BEGIN Text under study
Polar night is a phenomenon where night lasts for more than 24 hours that occurs in the northernmost and southernmost regions of Earth. This occurs only inside the polar circles. The opposite phenomenon, polar day, or midnight sun, occurs when the Sun remains above the horizon for more than 24 hours. 

"Night" is understood as the center of the Sun being below a free horizon. Since the atmosphere refracts sunlight, polar day is longer than polar night, and the area that is affected by polar night is somewhat smaller than the area of midnight sun. The polar circle is located at a latitude between these two areas, at approximately 66.5°. While it is day in the Arctic Circle, it is night in the Antarctic Circle, and vice versa.

Any planet or moon with a sufficient axial tilt that rotates with respect to its star significantly more frequently than it orbits the star (and with no tidal locking between the two) will experience the same phenomenon (a nighttime lasting more than one rotation period).

Description

The polar shortest day is not totally dark everywhere inside the polar circle, but only in places within about 5.5° of the poles, and only when the moon is well below the horizon. Regions located at the inner border of the polar circles experience polar twilight instead of polar night. In fact, polar regions typically get more twilight throughout the year than equatorial regions.

For regions inside the polar circles, the maximum lengths of the time that the Sun is completely below the horizon varies from zero to a few days beyond the Arctic Circle and Antarctic Circle to 179 days at the Poles. However, not all this time is classified as polar night since sunlight may be visible because of refraction. The time when any part of the Sun is above the horizon at the poles is 186 days. The preceding numbers are average numbers: the ellipticity of Earth's orbit makes the South Pole receive a week more of Sun-below-horizon than the North Pole (see equinox).
END Text under study
BEGIN Information shown
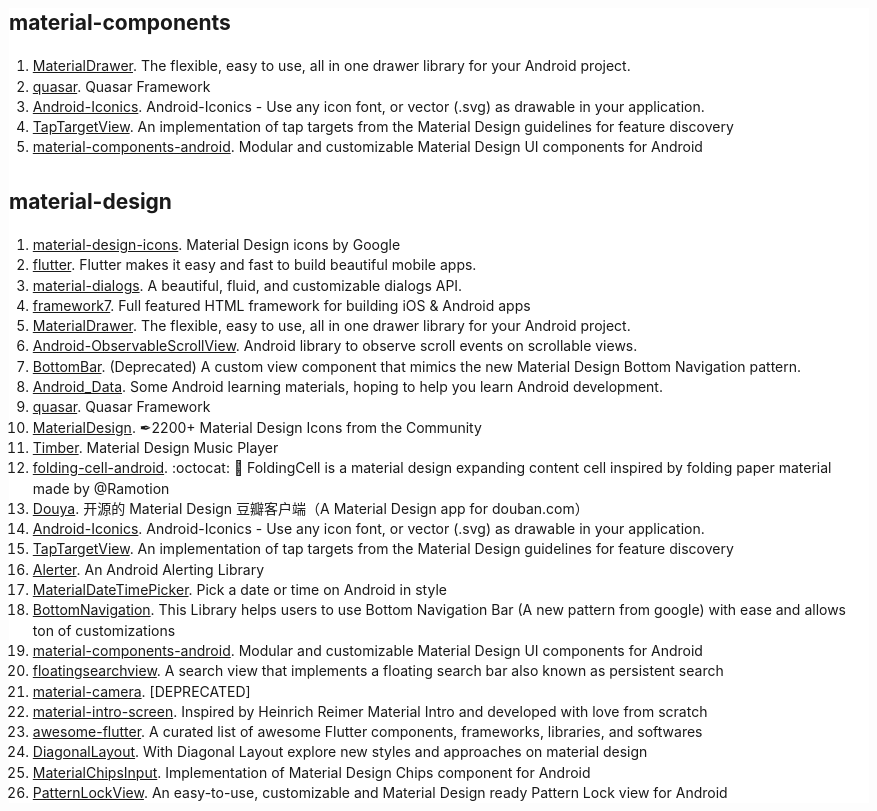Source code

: 
## material-components

1. [MaterialDrawer](https://github.com/mikepenz/MaterialDrawer). The flexible, easy to use, all in one drawer library for your Android project.
1. [quasar](https://github.com/quasarframework/quasar). Quasar Framework
1. [Android-Iconics](https://github.com/mikepenz/Android-Iconics). Android-Iconics - Use any icon font, or vector (.svg) as drawable in your application.
1. [TapTargetView](https://github.com/KeepSafe/TapTargetView). An implementation of tap targets from the Material Design guidelines for feature discovery
1. [material-components-android](https://github.com/material-components/material-components-android). Modular and customizable Material Design UI components for Android


## material-design

1. [material-design-icons](https://github.com/google/material-design-icons). Material Design icons by Google
1. [flutter](https://github.com/flutter/flutter). Flutter makes it easy and fast to build beautiful mobile apps.
1. [material-dialogs](https://github.com/afollestad/material-dialogs). A beautiful, fluid, and customizable dialogs API.
1. [framework7](https://github.com/framework7io/framework7). Full featured HTML framework for building iOS & Android apps
1. [MaterialDrawer](https://github.com/mikepenz/MaterialDrawer). The flexible, easy to use, all in one drawer library for your Android project.
1. [Android-ObservableScrollView](https://github.com/ksoichiro/Android-ObservableScrollView). Android library to observe scroll events on scrollable views.
1. [BottomBar](https://github.com/roughike/BottomBar). (Deprecated) A custom view component that mimics the new Material Design Bottom Navigation pattern.
1. [Android_Data](https://github.com/Freelander/Android_Data). Some Android learning materials, hoping to help you learn Android development.
1. [quasar](https://github.com/quasarframework/quasar). Quasar Framework
1. [MaterialDesign](https://github.com/Templarian/MaterialDesign). ✒2200+ Material Design Icons from the Community
1. [Timber](https://github.com/naman14/Timber). Material Design Music Player
1. [folding-cell-android](https://github.com/Ramotion/folding-cell-android). :octocat: 📃  FoldingCell is a material design expanding content cell inspired by folding paper material made by @Ramotion
1. [Douya](https://github.com/DreaminginCodeZH/Douya). 开源的 Material Design 豆瓣客户端（A Material Design app for douban.com）
1. [Android-Iconics](https://github.com/mikepenz/Android-Iconics). Android-Iconics - Use any icon font, or vector (.svg) as drawable in your application.
1. [TapTargetView](https://github.com/KeepSafe/TapTargetView). An implementation of tap targets from the Material Design guidelines for feature discovery
1. [Alerter](https://github.com/Tapadoo/Alerter). An Android Alerting Library
1. [MaterialDateTimePicker](https://github.com/wdullaer/MaterialDateTimePicker). Pick a date or time on Android in style
1. [BottomNavigation](https://github.com/Ashok-Varma/BottomNavigation). This Library helps users to use Bottom Navigation Bar (A new pattern from google) with ease and allows ton of customizations
1. [material-components-android](https://github.com/material-components/material-components-android). Modular and customizable Material Design UI components for Android
1. [floatingsearchview](https://github.com/arimorty/floatingsearchview). A search view that implements a floating search bar also known as persistent search
1. [material-camera](https://github.com/afollestad/material-camera). [DEPRECATED]
1. [material-intro-screen](https://github.com/TangoAgency/material-intro-screen). Inspired by Heinrich Reimer Material Intro and developed with love from scratch 
1. [awesome-flutter](https://github.com/Solido/awesome-flutter). A curated list of awesome Flutter components, frameworks, libraries, and softwares
1. [DiagonalLayout](https://github.com/florent37/DiagonalLayout). With Diagonal Layout explore new styles and approaches on material design
1. [MaterialChipsInput](https://github.com/pchmn/MaterialChipsInput). Implementation of Material Design Chips component for Android
1. [PatternLockView](https://github.com/aritraroy/PatternLockView). An easy-to-use, customizable and Material Design ready Pattern Lock view for Android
END Information shown
* Complete the following:
1) According to the polar night text, what is the maximum number of days the Sun can stay completely below the horizon at the Poles?
2) Reproduce word for word the part of the polar night text starting with "For regions inside" and going on through "Pole (see equinox).".

* Task-by-task answers:
1) 179 days.

2)
For regions inside the polar circles, the maximum lengths of the time that the Sun is completely below the horizon varies from zero to a few days beyond the Arctic Circle and Antarctic Circle to 179 days at the Poles. However, not all this time is classified as polar night since sunlight may be visible because of refraction. The time when any part of the Sun is above the horizon at the poles is 186 days. The preceding numbers are average numbers: the ellipticity of Earth's orbit makes the South Pole receive a week more of Sun-below-horizon than the North Pole (see equinox).